**Problem details:** Set every line of the data down again exactly, and keep the pictures out.

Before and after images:
========================================
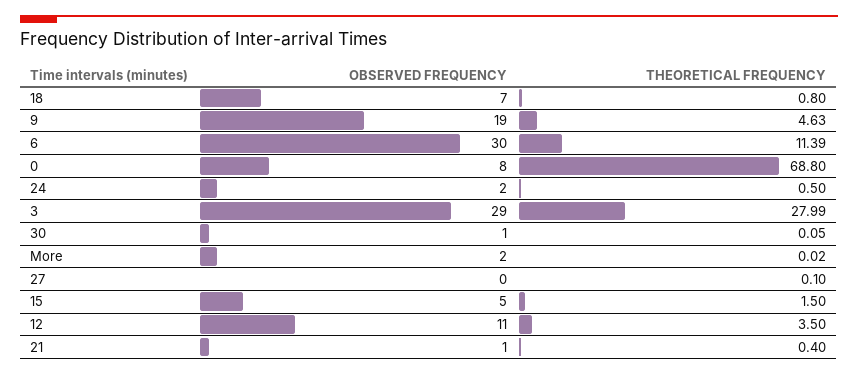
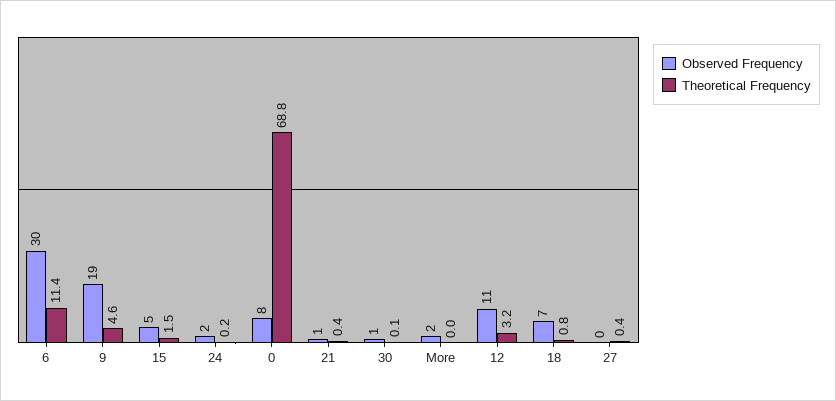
  {
    "OBSERVED FREQUENCY": {
      "18": 7,
      "9": 19,
      "6": 30,
      "0": 8,
      "24": 2,
-     "3": 29,
      "30": 1,
      "More": 2,
      "27": 0,
      "15": 5,
      "12": 11,
      "21": 1
    },
    "THEORETICAL FREQUENCY": {
      "18": 0.8,
      "9": 4.63,
      "6": 11.39,
      "0": 68.8,
-     "24": 0.5,
+     "24": 0.2,
-     "3": 27.99,
      "30": 0.05,
      "More": 0.02,
-     "27": 0.1,
+     "27": 0.4,
      "15": 1.5,
-     "12": 3.5,
+     "12": 3.2,
      "21": 0.4
    }
  }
========================================
**Completed task:**
  {
    "OBSERVED FREQUENCY": {
      "18": 7,
      "9": 19,
      "6": 30,
      "0": 8,
      "24": 2,
-     "3": 29,
      "30": 1,
      "More": 2,
      "27": 0,
      "15": 5,
      "12": 11,
      "21": 1
    },
    "THEORETICAL FREQUENCY": {
      "18": 0.8,
      "9": 4.63,
      "6": 11.39,
      "0": 68.8,
-     "24": 0.5,
+     "24": 0.2,
-     "3": 27.99,
      "30": 0.05,
      "More": 0.02,
-     "27": 0.1,
+     "27": 0.4,
      "15": 1.5,
-     "12": 3.5,
+     "12": 3.2,
      "21": 0.4
    }
  }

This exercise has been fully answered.